The Chiefs wasted little time when they were on the clock in the third round. Once again they went for defense, the second such choice of the day, adding one of the better interior linemen in the draft. Tyler would have been a sure-fire first-round pick if not for some off-the-field issues that forced him to re-evaluate his life.
The Chiefs' brass are convinced Tyler has learned his lesson from an assault charge filed against him due to a 2005 incident with a Raleigh, North Carolina Police officer. He was also suspended for a game last season after spitting on a referee against Southern Mississippi.
In the end, those issues benefited the Chiefs, as Tyler's draft stock fell. He's a massive, quick, potentially dominating interior defensive lineman. He was part of one of college football's most dominating defensive lines in the last decade at North Carolina State.
In 2005, he lined up with three future 2006 first-round draft picks - Mario Williams, Manny Lawson and John McCargo. That's some pretty good company, and while he excelled as a member of that unit, he was just as dominant without them in 2006.

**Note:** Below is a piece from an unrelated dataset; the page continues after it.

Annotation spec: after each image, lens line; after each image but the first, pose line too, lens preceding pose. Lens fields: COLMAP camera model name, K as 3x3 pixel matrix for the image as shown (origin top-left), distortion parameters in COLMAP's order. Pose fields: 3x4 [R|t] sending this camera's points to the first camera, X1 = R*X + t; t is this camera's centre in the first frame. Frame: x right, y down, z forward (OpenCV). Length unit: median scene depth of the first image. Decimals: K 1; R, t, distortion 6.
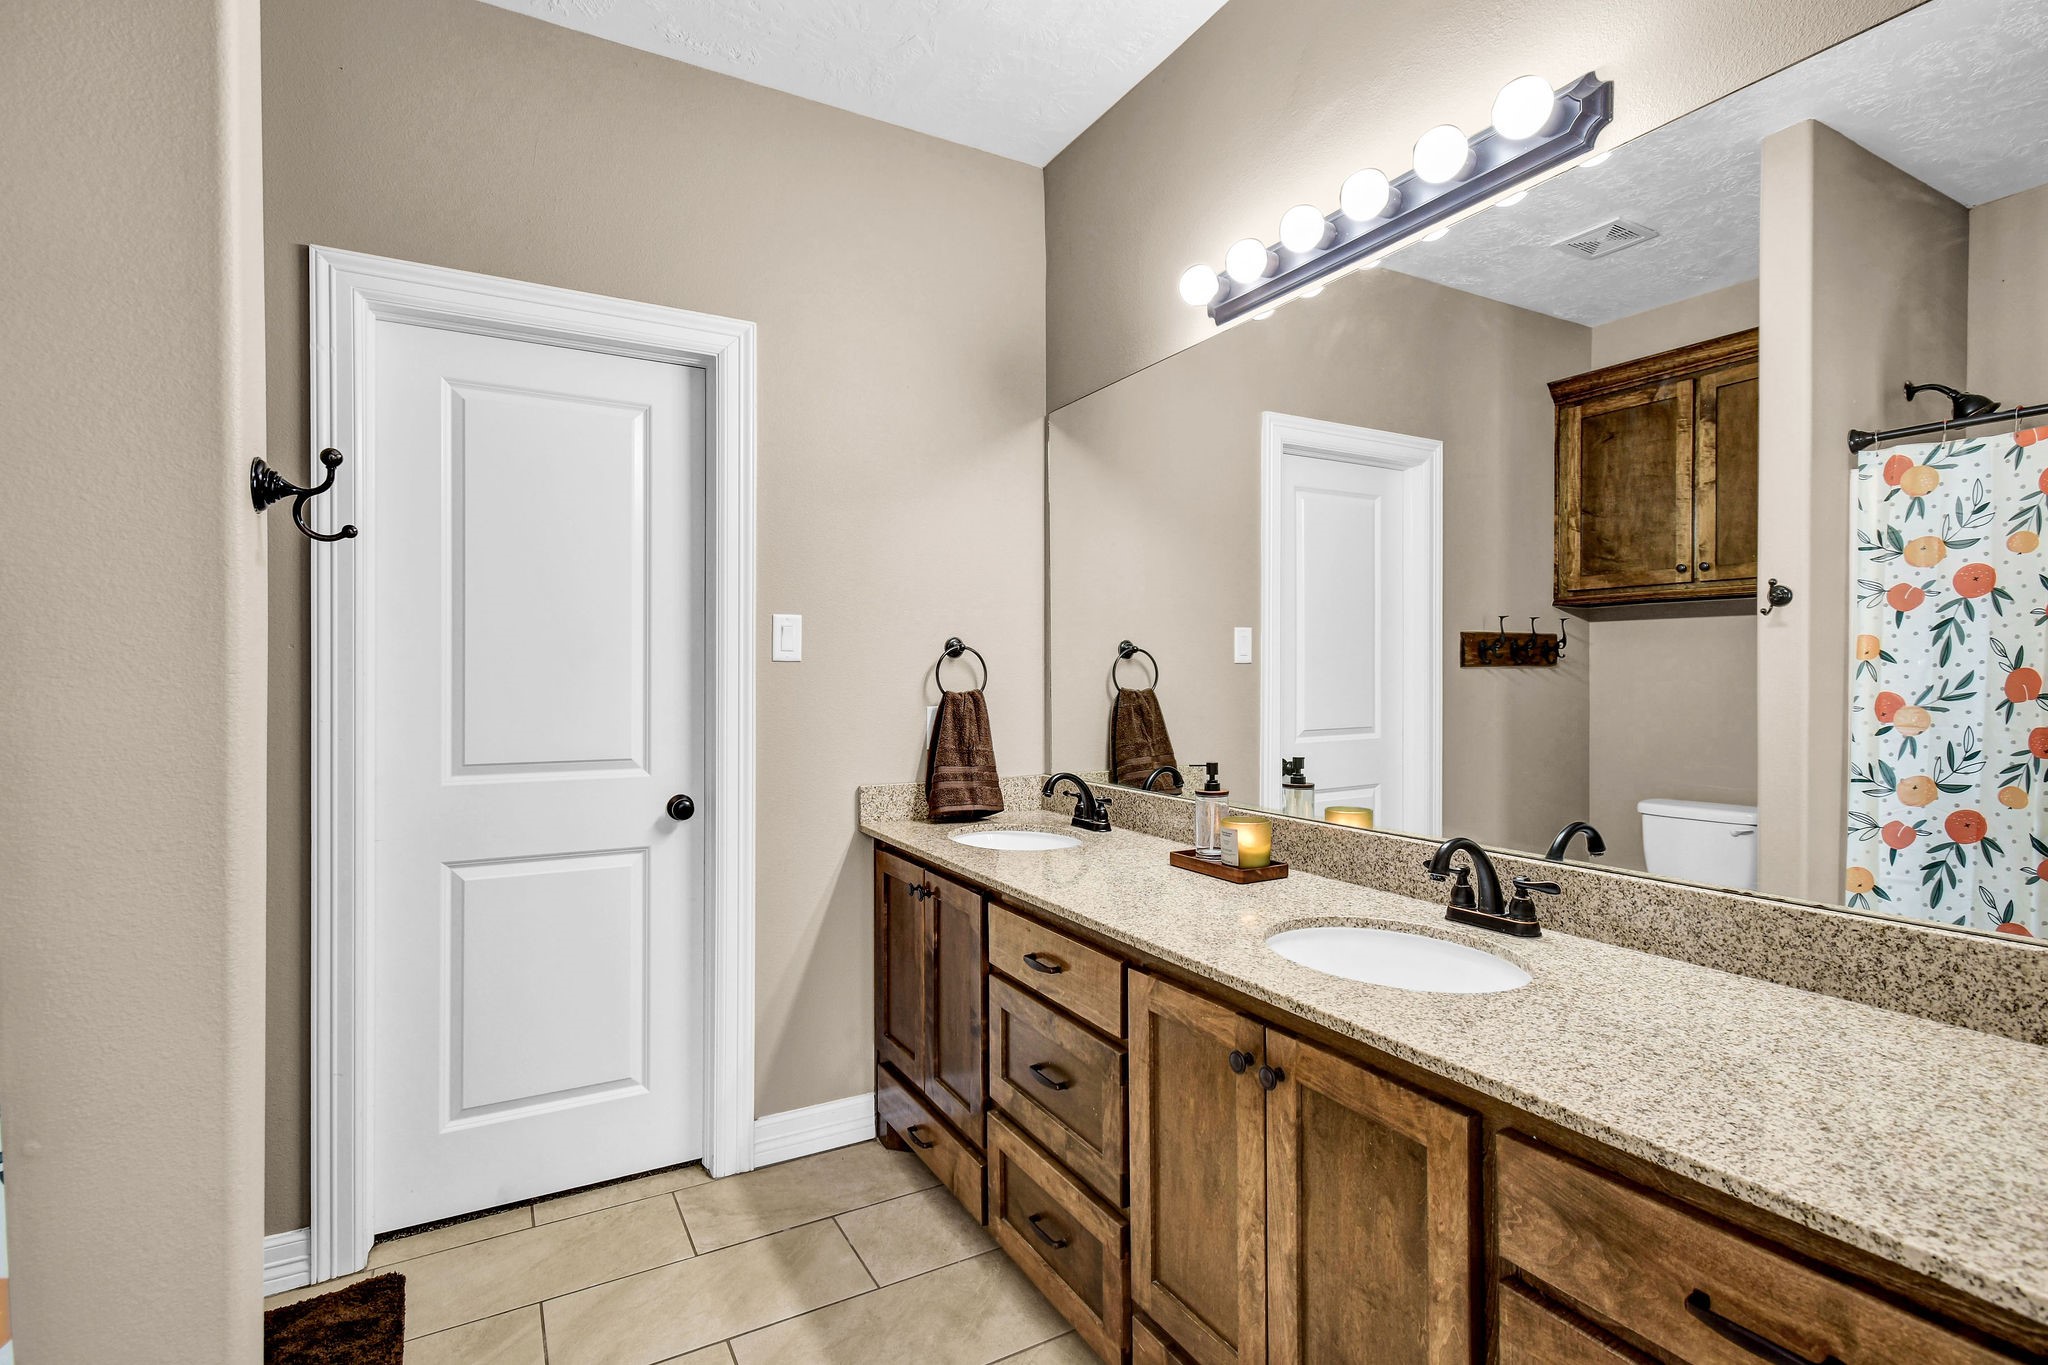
lens RADIAL K [[930.5, 0, 1030.4], [0, 930.5, 679.7], [0, 0, 1]] dist [0.000001, -0.000131]
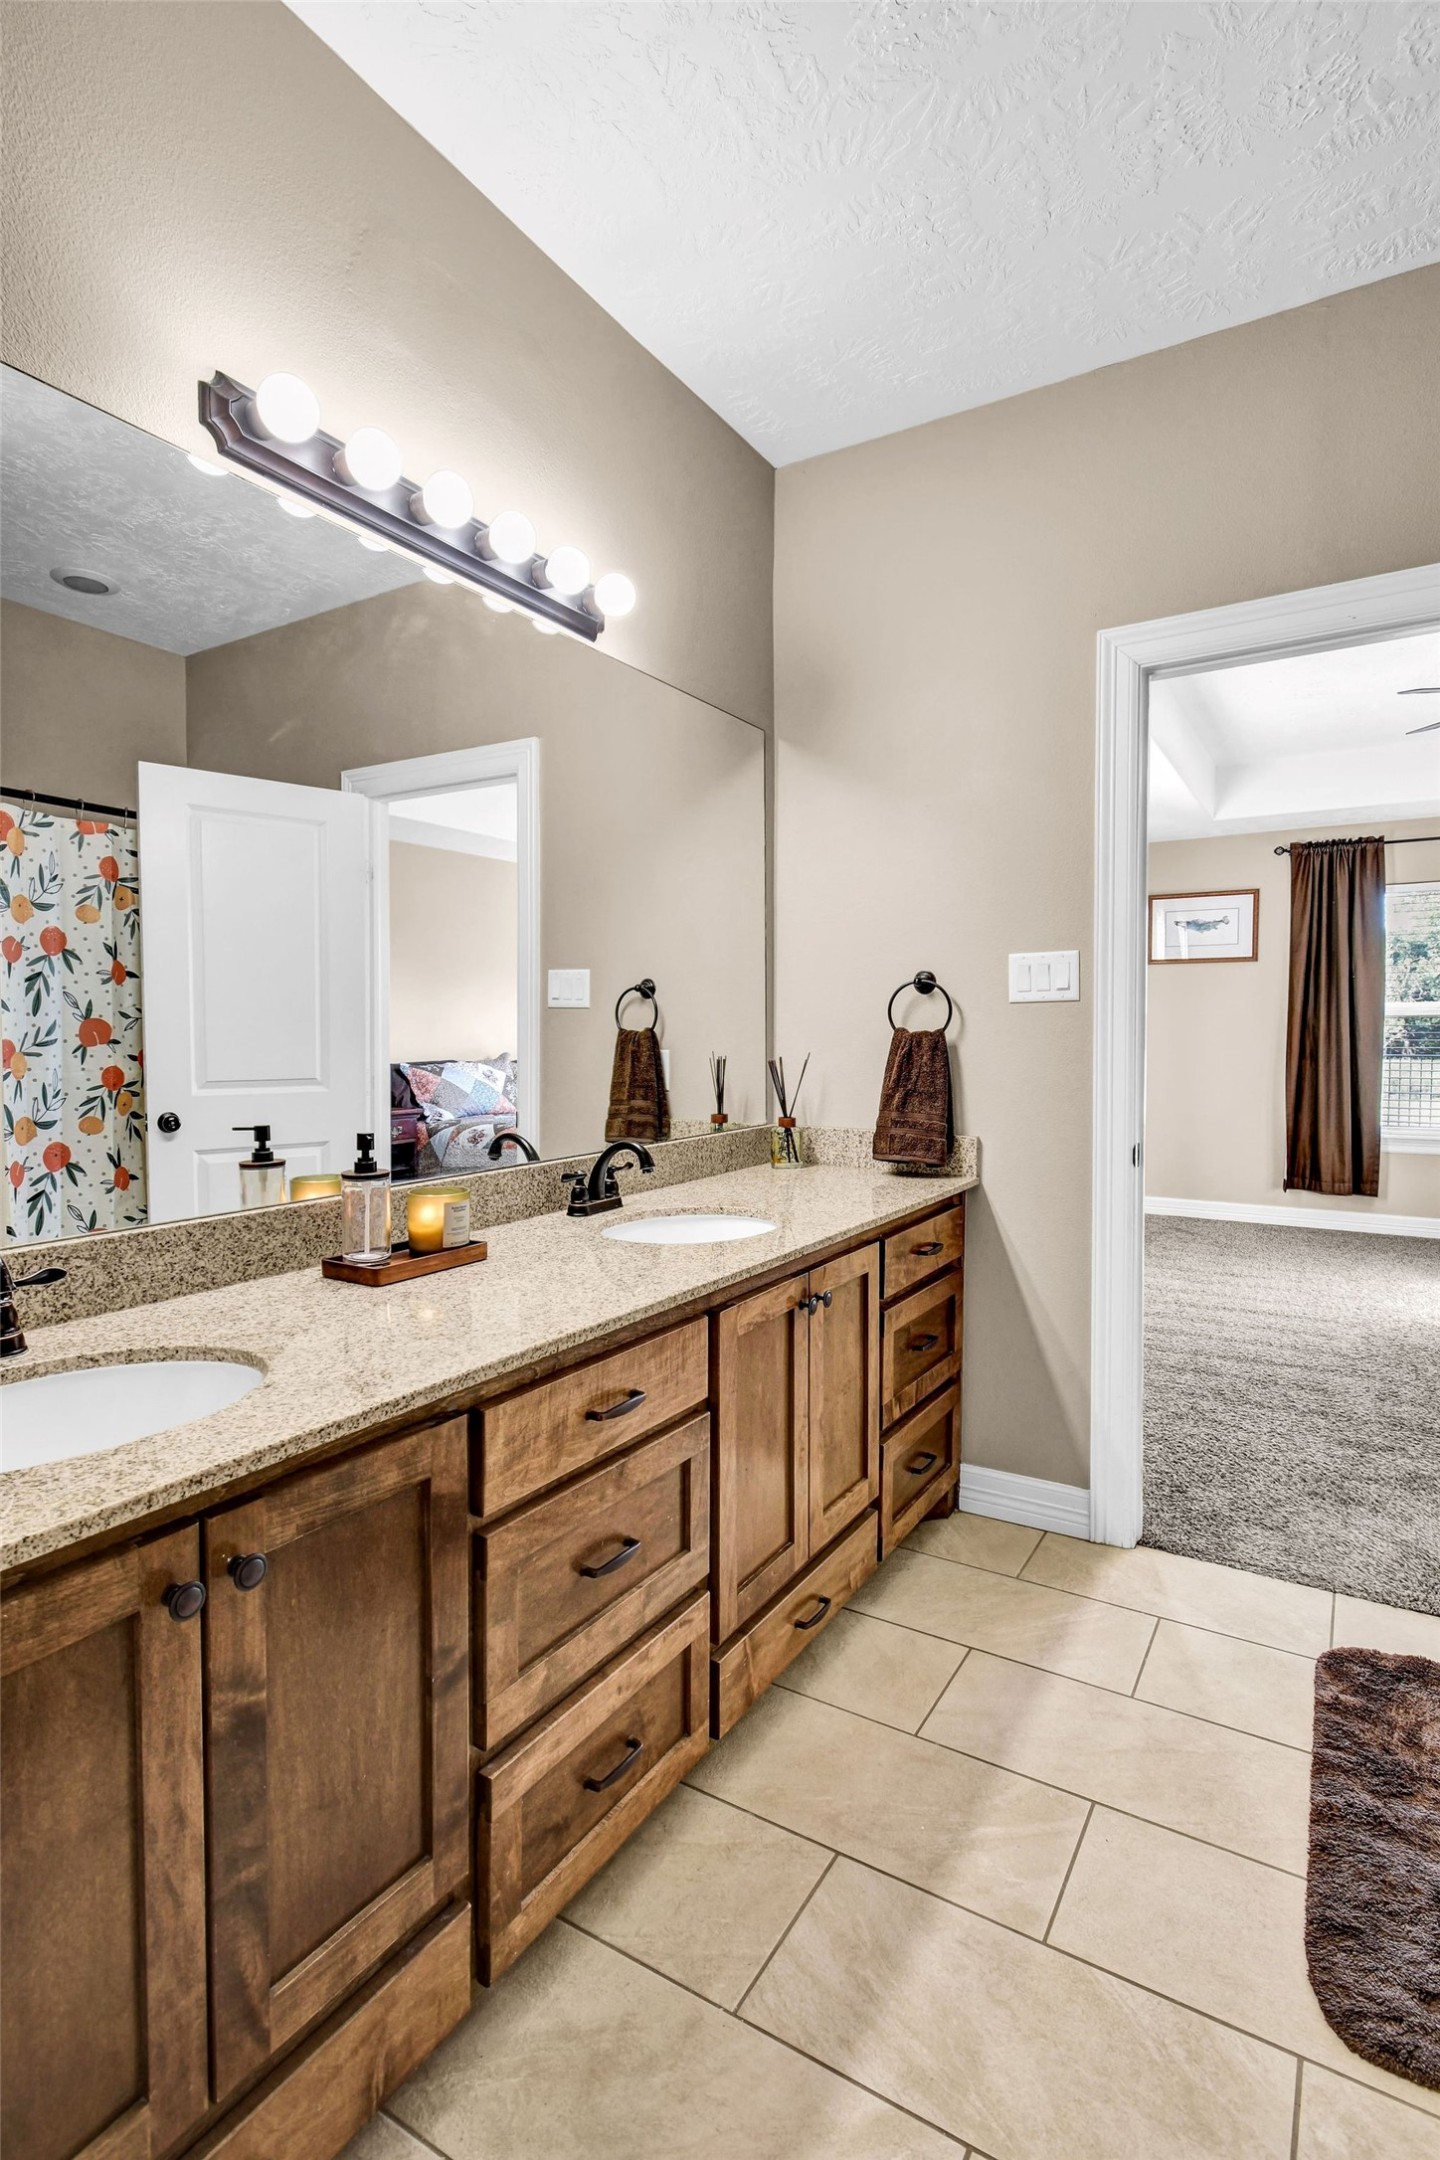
lens RADIAL K [[976.8, 0, 737.9], [0, 976.8, 1081.7], [0, 0, 1]] dist [0.008740, -0.000522]
pose [[-0.458311, -0.041920, 0.887803, -0.604032], [0.003034, 0.998808, 0.048727, 0.013489], [-0.888787, 0.025026, -0.457637, 1.088994]]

Character is still an issue, but Tyler was the first to talk about his past transgressions and vowed to the media he'd learned his lesson.
"I think I was mature before [the incident], but a couple of days after that I really took a turn in my life," said Tyler. "As far as the people I hang around with, how I view things changed. My life could have ended that night, which people don't understand. I look at a lot of things different and I don't take things for granted. I thank God for every second I am breathing and I thank Him for my opportunity to be part of the NFL. I am ready to move on to the next stage. I am as mature as I can be. I have a long ways to go, but I am a grown man."
That attitude is the one the Chiefs are convinced represents the real Tank Tyler. Sometimes emotions get the best of athletes. Tyler's incident was a life changer off-the-field, and the second was a reminder that he needs to remain composed on the field.
""We talked with his former head coach who is a 25-year friend of mine," said Chiefs President Carl Peterson. "We discussed all of that. I think the explanation was understandable and he suffered a suspension. But the legal aspect has been cleared up. He lost his composure. It was a learning experience and I think he answered that for us very well. We heard the coach's explanation as well. We needed to look at and we did."
The Chiefs clearly did their homework on Tyler because he has amazing upside. If the team can assemble a good cast around him, he's someone who will eventually start.
The pick of Tyler in the third round, along with second-round pick Turk McBride, gives Herm Edwards more bodies to plug into a defensive line that has been a key focus of the offseason.
With Tyler in the fold, the Chiefs will move McBride to defensive end, and that might be the best spot for him. But the drafting of these two players in the latter first-day rounds was all by design.
"This all of a sudden allows us to get our tackles in order with a good steady mix of who's going to play tackle and who's going to play end," said Edwards. "We have the luxury at the end of the day to dress eight defensive linemen and have a great rotation."
PRE-DRAFT SCOUTING REPORT
Positives - Explosive, dominating who takes over games when focused. Solid athlete who displays lateral movement skills, keeps his feet moving on contact and keeps his feet moving on contact and drives blockers toward the ball. Plays good lean and possesses overall body strength.
Negatives - Must develop more moves as he tends to solely lower his head and bull-rush opponents off the ball. Does not chase hard to get involved in action.
Analysis - A lineman who can be a dominate force on the inside. Tyler is known as a player who turns it on and off. Does not give consistent effort on the field, nor does he properly condition himself off it. However, offers a great upside. If he has learned from his mistakes, could eventually become a dominating interior defensive lineman.